CMA offers tax waiver on listed real estate sales
Property developers could be granted a tax-free exit from their investments in new laws expected to facilitate listing of real estate at the stock market.
Draft Real Estate Investment Trust (Reit) regulations prepared by the Capital Markets Authority (CMA) could see investors who list their property at the bourse sell their shares without paying the four per cent stamp duty levied on such transactions.
Real estate investors will have the chance to sell their property to the public through the Nairobi Securities Exchange once the draft rules are passed into law.
This is one of the amendments made to the draft regulations on Reit that will be presented to the Finance minister for gazettement.
“Where a promoter of a Reit or other investors in a Reit scheme transfer real estate assets into a Reit Scheme, then the transferred assets will be exempt from stamp duty,” reads part of the regulations proposed by the CMA.
The provisions provide a window for real estate investors to unlock the capital gains that have been accrued from a decade-long boom in Kenya’s property sector.
Stamp duty is ordinarily the single largest transaction expense item on the list of closing costs in real estate transactions.
The rationale in the proposal to waive stamp duty, according to the CMA, is to provide an incentive for big investors who own rental property to allow retail investors become part-owners in the lucrative letting business.
To qualify for a Reit scheme, promoters will be required to have rental property worth at least Sh300 million that is already generating rental income, where the finer details on tenancy and projected stream of earnings will be contained in the information memorandum.
“Such incentives have been proposed to encourage the big real estate investors to embrace the newest asset in the market, while allowing retail owners to enjoy returns from the property sector,” said Kung’u Gatabaki, the CMA chairman.
Mr Gatabaki says that small investors have been locked out of the property market owing to the high barriers to entry, a situation that would be eliminated with the introduction of Reits in the capital markets.
Under the Reits arrangement, an independent valuation which be conducted to determine the worth of the rental property before the owner is allowed to sell a portion or the entire building to the market in the form of shares.

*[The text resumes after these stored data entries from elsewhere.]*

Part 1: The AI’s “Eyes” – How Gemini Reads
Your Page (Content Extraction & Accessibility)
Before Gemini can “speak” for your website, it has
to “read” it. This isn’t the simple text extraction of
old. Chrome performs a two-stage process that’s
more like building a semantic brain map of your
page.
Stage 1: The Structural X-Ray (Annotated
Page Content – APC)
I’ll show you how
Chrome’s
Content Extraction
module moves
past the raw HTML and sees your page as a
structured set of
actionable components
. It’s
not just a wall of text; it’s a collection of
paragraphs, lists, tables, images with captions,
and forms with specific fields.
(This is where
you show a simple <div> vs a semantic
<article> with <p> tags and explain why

A two-year lock-in period has been proposed where the promoter of the investment (buildings earning rental income) is required to hold a minimum of 20 per cent stake in the first year and 10 per cent by the end of the second.
This proposal is similar to lock-in provisions in the stock market where leading shareholders and top executives of newly listed companies are required to retain a specified minimum stakes as a show of confidence and commitment to the firm they are selling to the public.
Experts in the financial services expect that the elimination of stamp duty will encourage property investors to offload a stake in the buildings they own through Reits, which are tradable securities backed by property.
Reginald Kadzutu, a fund manager at Amana Capital, says that the new amendments will be attractive to big property owners who could now list their rental buildings to evade paying taxes on rental income.
“Reits will provide an avenue for big real estate investors to cut their tax liability since the rental income received is not taxable,” said Mr Kadzutu.
Kerry Adby, a consultant from the International Securities Consultancy (ISC) who led the team drafting the proposed laws, said that the Reits had the potential to unlock the housing in Kenya in a similar fashion they had been used in several other economies through pooling of funds.
“Reits will enable the participation of all prospective investors in the property market, to enable pooling of sufficient funds to develop housing,” said Mrs Adby, adding that the investment schemes would help in determining the correct market property values.
Other proposals that have been agreed on by different stakeholders and approved by the CMA include raising the minimum investment for a prospective buyer in a development Reit from Sh1 million to Sh5 million.
Mr Gatabaki said that the thinking behind the move was to discourage retail investors from entering the development market, where costing and the determining the profit margins is difficult.
“Property development is risky and we would wish that only investors who can afford advisory services do actually invest in D-Reits,” he said.